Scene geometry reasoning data

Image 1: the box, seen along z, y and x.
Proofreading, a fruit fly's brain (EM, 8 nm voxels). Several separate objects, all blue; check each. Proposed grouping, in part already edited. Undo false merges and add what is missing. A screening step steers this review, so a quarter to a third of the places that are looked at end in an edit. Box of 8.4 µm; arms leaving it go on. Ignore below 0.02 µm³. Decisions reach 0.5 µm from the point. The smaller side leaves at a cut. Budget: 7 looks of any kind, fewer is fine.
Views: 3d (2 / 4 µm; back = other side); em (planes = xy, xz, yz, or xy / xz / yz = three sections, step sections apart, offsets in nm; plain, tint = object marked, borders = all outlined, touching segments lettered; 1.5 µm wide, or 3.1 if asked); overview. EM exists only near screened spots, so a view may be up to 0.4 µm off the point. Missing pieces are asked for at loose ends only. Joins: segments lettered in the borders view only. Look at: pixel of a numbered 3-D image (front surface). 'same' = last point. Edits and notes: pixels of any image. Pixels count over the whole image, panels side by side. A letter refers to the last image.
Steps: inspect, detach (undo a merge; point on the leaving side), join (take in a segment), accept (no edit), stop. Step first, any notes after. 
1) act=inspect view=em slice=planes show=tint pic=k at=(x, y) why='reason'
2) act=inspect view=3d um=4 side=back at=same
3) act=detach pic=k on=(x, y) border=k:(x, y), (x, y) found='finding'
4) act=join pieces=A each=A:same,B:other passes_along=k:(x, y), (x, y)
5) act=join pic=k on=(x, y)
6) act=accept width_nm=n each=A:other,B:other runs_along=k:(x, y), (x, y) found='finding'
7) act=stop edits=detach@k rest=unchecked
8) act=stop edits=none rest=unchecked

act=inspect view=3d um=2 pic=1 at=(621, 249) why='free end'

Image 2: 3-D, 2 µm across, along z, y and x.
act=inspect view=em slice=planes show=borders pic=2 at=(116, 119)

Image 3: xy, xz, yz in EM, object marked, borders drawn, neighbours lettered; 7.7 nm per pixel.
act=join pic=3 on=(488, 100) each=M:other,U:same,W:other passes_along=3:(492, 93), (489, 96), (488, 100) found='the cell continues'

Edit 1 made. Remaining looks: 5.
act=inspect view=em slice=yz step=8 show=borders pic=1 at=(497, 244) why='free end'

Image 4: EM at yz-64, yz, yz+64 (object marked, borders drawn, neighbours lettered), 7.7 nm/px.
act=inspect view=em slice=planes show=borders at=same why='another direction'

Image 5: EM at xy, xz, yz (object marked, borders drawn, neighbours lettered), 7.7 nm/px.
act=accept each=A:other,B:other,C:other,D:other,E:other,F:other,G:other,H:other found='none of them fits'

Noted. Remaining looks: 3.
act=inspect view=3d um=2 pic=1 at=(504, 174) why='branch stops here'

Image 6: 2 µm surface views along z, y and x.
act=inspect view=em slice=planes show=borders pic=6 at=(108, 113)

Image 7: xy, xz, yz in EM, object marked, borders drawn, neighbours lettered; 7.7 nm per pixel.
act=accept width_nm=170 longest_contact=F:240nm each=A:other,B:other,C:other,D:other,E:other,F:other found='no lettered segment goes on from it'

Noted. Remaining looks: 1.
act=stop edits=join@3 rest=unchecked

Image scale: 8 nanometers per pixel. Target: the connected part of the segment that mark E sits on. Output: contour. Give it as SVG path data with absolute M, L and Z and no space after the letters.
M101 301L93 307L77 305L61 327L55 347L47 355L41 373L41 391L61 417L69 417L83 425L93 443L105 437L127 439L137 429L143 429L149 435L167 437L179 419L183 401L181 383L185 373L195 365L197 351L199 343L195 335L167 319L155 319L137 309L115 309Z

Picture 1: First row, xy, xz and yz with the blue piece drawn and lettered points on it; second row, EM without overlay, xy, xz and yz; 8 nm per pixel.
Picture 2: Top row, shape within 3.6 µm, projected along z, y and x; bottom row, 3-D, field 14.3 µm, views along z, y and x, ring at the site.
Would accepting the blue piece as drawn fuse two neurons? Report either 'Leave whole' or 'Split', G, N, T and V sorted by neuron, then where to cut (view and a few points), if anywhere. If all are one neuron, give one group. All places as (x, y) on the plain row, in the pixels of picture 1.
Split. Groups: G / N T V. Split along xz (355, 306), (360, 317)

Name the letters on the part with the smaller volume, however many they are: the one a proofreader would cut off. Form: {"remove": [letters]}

Work to be completed - Output the lines above exactly, but only those between the line holding "Edit 1 made. Remaining looks: 5." and the line holding "Picture 2: Top", inclusive.

Final answer -
Edit 1 made. Remaining looks: 5.
act=inspect view=em slice=yz step=8 show=borders pic=1 at=(497, 244) why='free end'

Image 4: EM at yz-64, yz, yz+64 (object marked, borders drawn, neighbours lettered), 7.7 nm/px.
act=inspect view=em slice=planes show=borders at=same why='another direction'

Image 5: EM at xy, xz, yz (object marked, borders drawn, neighbours lettered), 7.7 nm/px.
act=accept each=A:other,B:other,C:other,D:other,E:other,F:other,G:other,H:other found='none of them fits'

Noted. Remaining looks: 3.
act=inspect view=3d um=2 pic=1 at=(504, 174) why='branch stops here'

Image 6: 2 µm surface views along z, y and x.
act=inspect view=em slice=planes show=borders pic=6 at=(108, 113)

Image 7: xy, xz, yz in EM, object marked, borders drawn, neighbours lettered; 7.7 nm per pixel.
act=accept width_nm=170 longest_contact=F:240nm each=A:other,B:other,C:other,D:other,E:other,F:other found='no lettered segment goes on from it'

Noted. Remaining looks: 1.
act=stop edits=join@3 rest=unchecked

Image scale: 8 nanometers per pixel. Target: the connected part of the segment that mark E sits on. Output: contour. Give it as SVG path data with absolute M, L and Z and no space after the letters.
M101 301L93 307L77 305L61 327L55 347L47 355L41 373L41 391L61 417L69 417L83 425L93 443L105 437L127 439L137 429L143 429L149 435L167 437L179 419L183 401L181 383L185 373L195 365L197 351L199 343L195 335L167 319L155 319L137 309L115 309Z

Picture 1: First row, xy, xz and yz with the blue piece drawn and lettered points on it; second row, EM without overlay, xy, xz and yz; 8 nm per pixel.
Picture 2: Top row, shape within 3.6 µm, projected along z, y and x; bottom row, 3-D, field 14.3 µm, views along z, y and x, ring at the site.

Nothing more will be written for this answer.